* _TASK PROMPT_:
Among the entries, which lines carry the string "difficult"? Copy each of them.

(Saved entries)
______________________________
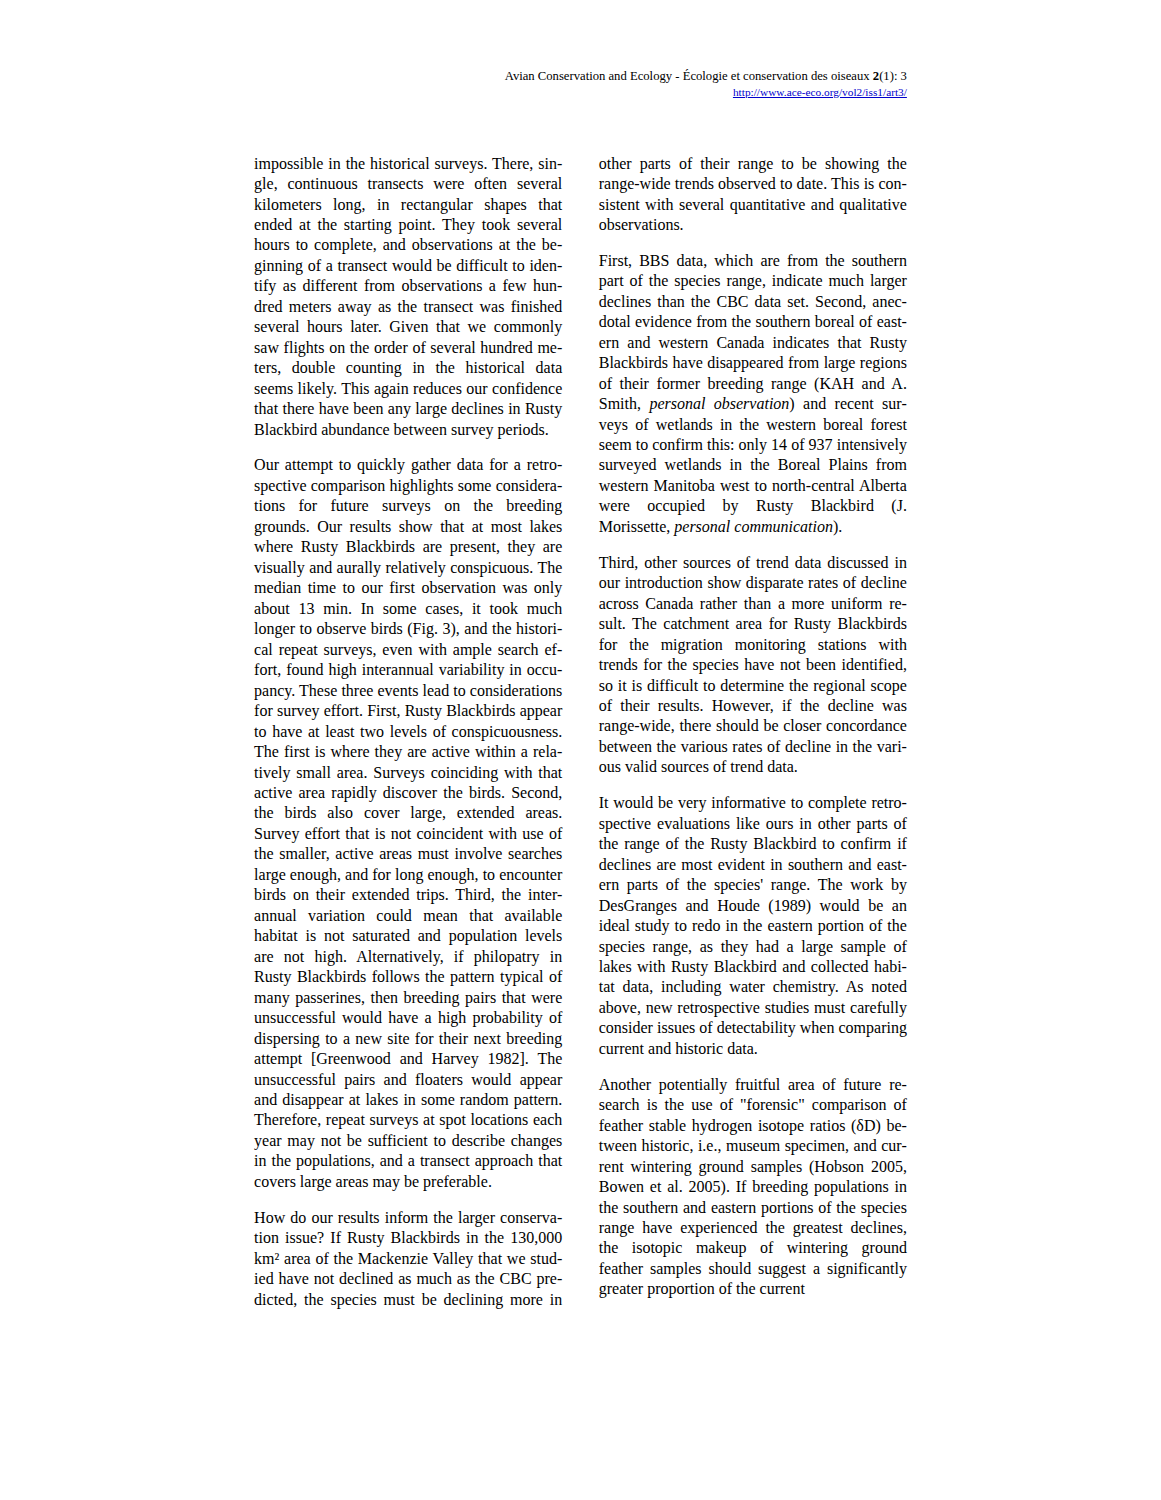Avian Conservation and Ecology - Écologie et conservation des oiseaux 2(1): 3
http://www.ace-eco.org/vol2/iss1/art3/
impossible in the historical surveys. There, single, continuous transects were often several kilometers long, in rectangular shapes that ended at the starting point. They took several hours to complete, and observations at the beginning of a transect would be difficult to identify as different from observations a few hundred meters away as the transect was finished several hours later. Given that we commonly saw flights on the order of several hundred meters, double counting in the historical data seems likely. This again reduces our confidence that there have been any large declines in Rusty Blackbird abundance between survey periods.
Our attempt to quickly gather data for a retrospective comparison highlights some considerations for future surveys on the breeding grounds. Our results show that at most lakes where Rusty Blackbirds are present, they are visually and aurally relatively conspicuous. The median time to our first observation was only about 13 min. In some cases, it took much longer to observe birds (Fig. 3), and the historical repeat surveys, even with ample search effort, found high interannual variability in occupancy. These three events lead to considerations for survey effort. First, Rusty Blackbirds appear to have at least two levels of conspicuousness. The first is where they are active within a relatively small area. Surveys coinciding with that active area rapidly discover the birds. Second, the birds also cover large, extended areas. Survey effort that is not coincident with use of the smaller, active areas must involve searches large enough, and for long enough, to encounter birds on their extended trips. Third, the inter-annual variation could mean that available habitat is not saturated and population levels are not high. Alternatively, if philopatry in Rusty Blackbirds follows the pattern typical of many passerines, then breeding pairs that were unsuccessful would have a high probability of dispersing to a new site for their next breeding attempt [Greenwood and Harvey 1982]. The unsuccessful pairs and floaters would appear and disappear at lakes in some random pattern. Therefore, repeat surveys at spot locations each year may not be sufficient to describe changes in the populations, and a transect approach that covers large areas may be preferable.
How do our results inform the larger conservation issue? If Rusty Blackbirds in the 130,000 km² area of the Mackenzie Valley that we studied have not declined as much as the CBC predicted, the species must be declining more in other parts of their range to be showing the range-wide trends observed to date. This is consistent with several quantitative and qualitative observations.
First, BBS data, which are from the southern part of the species range, indicate much larger declines than the CBC data set. Second, anecdotal evidence from the southern boreal of eastern and western Canada indicates that Rusty Blackbirds have disappeared from large regions of their former breeding range (KAH and A. Smith, personal observation) and recent surveys of wetlands in the western boreal forest seem to confirm this: only 14 of 937 intensively surveyed wetlands in the Boreal Plains from western Manitoba west to north-central Alberta were occupied by Rusty Blackbird (J. Morissette, personal communication).
Third, other sources of trend data discussed in our introduction show disparate rates of decline across Canada rather than a more uniform result. The catchment area for Rusty Blackbirds for the migration monitoring stations with trends for the species have not been identified, so it is difficult to determine the regional scope of their results. However, if the decline was range-wide, there should be closer concordance between the various rates of decline in the various valid sources of trend data.
It would be very informative to complete retrospective evaluations like ours in other parts of the range of the Rusty Blackbird to confirm if declines are most evident in southern and eastern parts of the species' range. The work by DesGranges and Houde (1989) would be an ideal study to redo in the eastern portion of the species range, as they had a large sample of lakes with Rusty Blackbird and collected habitat data, including water chemistry. As noted above, new retrospective studies must carefully consider issues of detectability when comparing current and historic data.
Another potentially fruitful area of future research is the use of "forensic" comparison of feather stable hydrogen isotope ratios (δD) between historic, i.e., museum specimen, and current wintering ground samples (Hobson 2005, Bowen et al. 2005). If breeding populations in the southern and eastern portions of the species range have experienced the greatest declines, the isotopic makeup of wintering ground feather samples should suggest a significantly greater proportion of the current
______________________________
* _EXERCISE RESPONSE_:
impossible in the historical surveys. There, single, continuous transects were often several kilometers long, in rectangular shapes that ended at the starting point. They took several hours to complete, and observations at the beginning of a transect would be difficult to identify as different from observations a few hundred meters away as the transect was finished several hours later. Given that we commonly saw flights on the order of several hundred meters, double counting in the historical data seems likely. This again reduces our confidence that there have been any large declines in Rusty Blackbird abundance between survey periods.
Third, other sources of trend data discussed in our introduction show disparate rates of decline across Canada rather than a more uniform result. The catchment area for Rusty Blackbirds for the migration monitoring stations with trends for the species have not been identified, so it is difficult to determine the regional scope of their results. However, if the decline was range-wide, there should be closer concordance between the various rates of decline in the various valid sources of trend data.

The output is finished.